The difficulty in assessing the United States' 7-0 rout over the Czech Republic in the world junior quarter-final Wednesday, is the same as it was in evaluating Canada's 4-1 victory over the Russians, which gave them top spot in the preliminary round and a bye directly into the semi-finals.
In both cases, the games were largely decided by special teams, which can be so fickle in these sorts of events. Against Russia, Canada moved out to an early lead, thanks to a major hitting from behind penalty the Russians took against defenceman Tyler Wotherspoon. Once ahead, Canada played a solid game defensively to keep the Russians from ever getting back into the contest.
Earlier today, the Czechs took a ridiculous number of penalties against the Americans, which permitted the U.S. to score five times with the man advantage – three by John Gaudreau – and it wasn't much of a contest beyond the first minute of the second period.
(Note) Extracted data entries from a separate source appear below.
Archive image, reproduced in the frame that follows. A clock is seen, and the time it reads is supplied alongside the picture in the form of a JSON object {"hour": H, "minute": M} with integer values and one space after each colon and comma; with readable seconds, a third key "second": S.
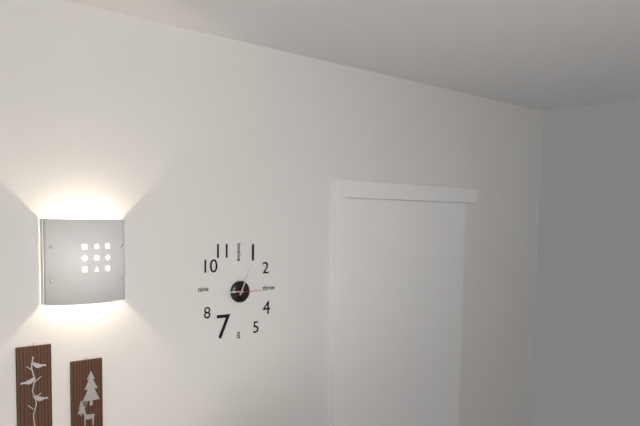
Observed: {"hour": 9, "minute": 4}
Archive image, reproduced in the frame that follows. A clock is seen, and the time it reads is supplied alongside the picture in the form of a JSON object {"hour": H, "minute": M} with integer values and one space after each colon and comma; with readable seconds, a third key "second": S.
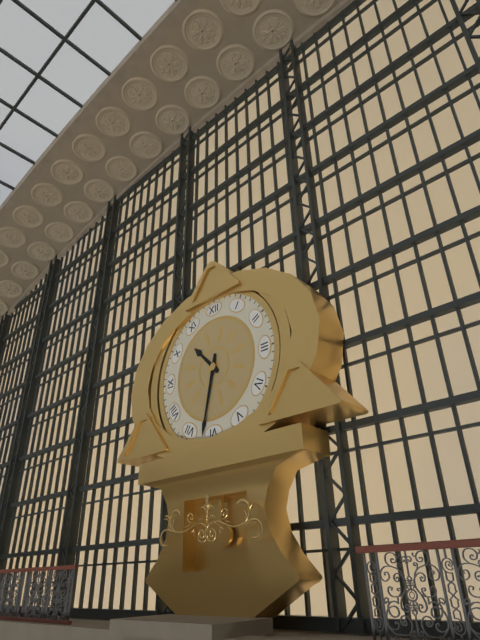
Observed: {"hour": 10, "minute": 32}
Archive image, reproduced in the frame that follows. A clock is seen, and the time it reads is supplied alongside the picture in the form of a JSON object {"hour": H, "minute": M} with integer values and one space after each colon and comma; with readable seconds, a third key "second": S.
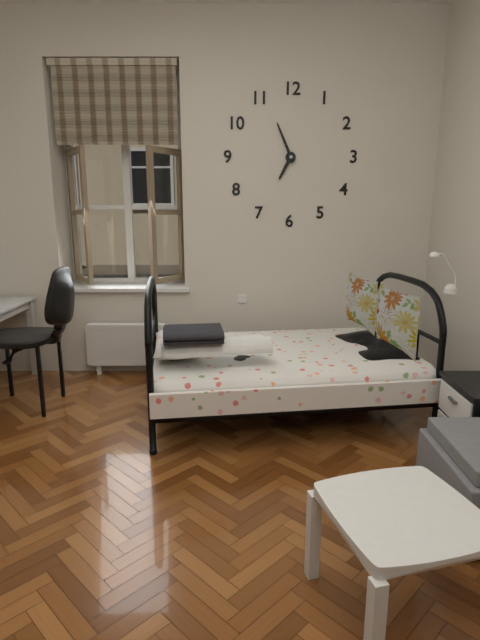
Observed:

The U.S. is coached by Phil Housley, a familiar figure from his NHL playing days. Housley was an offensive whiz kid back in the day - excellent at making the first pass; very good at running the power play; but often a liability defensively because of the nature of NHL play during his career. In his dreams, Housley must surely ponder how he was born into the exact wrong era – and that he would have been far more suited to today's game, where positional play in front of the goal has replaced hacking and whacking as a defensive style, and you can get away without a physical dimension if you're small and clever with the puck.
But the lesson of Housley's playing days – make them pay for ill-advised penalties – has clearly sunk in on this American team, which was just 2-2 in the preliminary round, but thanks to the forgiving nature of the world junior format, can eliminate Canada with a win in Thursday's first of two semi-final games.
The U.S. also scored three power-play goals in their victory over the Slovaks to avoid the relegation round and scored its only goal in losses to Canada and the Russians with the man advantage.
It means game planning for this one is going to be easy for Canadian coach Steve Spott. If the Canadians can get their fore-check going; and force the U.S. into taking penalties, all the while staying out of the penalty box themselves, then you'd have to like their chances.
Gaudreau, the pint-sized Boston College winger and a Calgary Flames' draft choice, is the finisher on the power play. Gaudreau is listed at five-foot-six, which immediately makes you wonder what his NHL viability may eventually be, but anybody who watched Calgary play in their glory years will tell you that the same questions were also asked about Joey Mullen and Theo Fleury, both of whom went on to have special NHL careers.
Also emerging as a major force on the U.S. power play is the point man Jacob Trouba, the Winnipeg Jets' top pick in the 2012 entry draft. Trouba can unload bombs from the point, but has a huge physical presence as well. Comparisons to former world junior stars are inevitable because Trouba's skill set can remind you of the early Dion Phaneuf some times and of Shea Weber at others. The Jets have to like what they've seen so far of Trouba in terms of his development thus far.
Five-on-five, the greater American threat appears to be Alex Galchenyuk, the Russian-speaking, U.S. born centre, who has a little bit of that Evgeni Malkin ability to slice through the middle of the offensive zone, draw coverage towards him and then dish the puck off to an open winger. If both teams can stay out of the penalty box – unlikely really, considering how much speed they both have – then Galchenyuk has the ability to create something out of nothing, in the same way Ryan Nugent-Hopkins can for the Canadians.
The U.S. wasn't scoring many goals early in the tournament, but they got their confidence going by pounding 16 past the Slovaks and Czechs in successive game. Defensively, thanks to Anaheim Ducks' goaltending prospect John Gibson, who plays his junior hockey for Spott in Kitchener, they've been exceptional, surrendering just seven goals in five games.
The U.S. didn't even qualify for medal-round play last year in Alberta, while Canada lost to the Russians in a game they fell behind in early, and almost salvaged with a brilliant late rally. So redemption is at hand for either the six returning Canadian players or the three that are back for the U.S. – and ultimately, it will likely go to the team that demonstrates the greatest amount of poise and composure. The world junior tournament always requires a certain amount to get past the mostly meaningless preliminaries, but from here on in? It should be lots of fun to watch.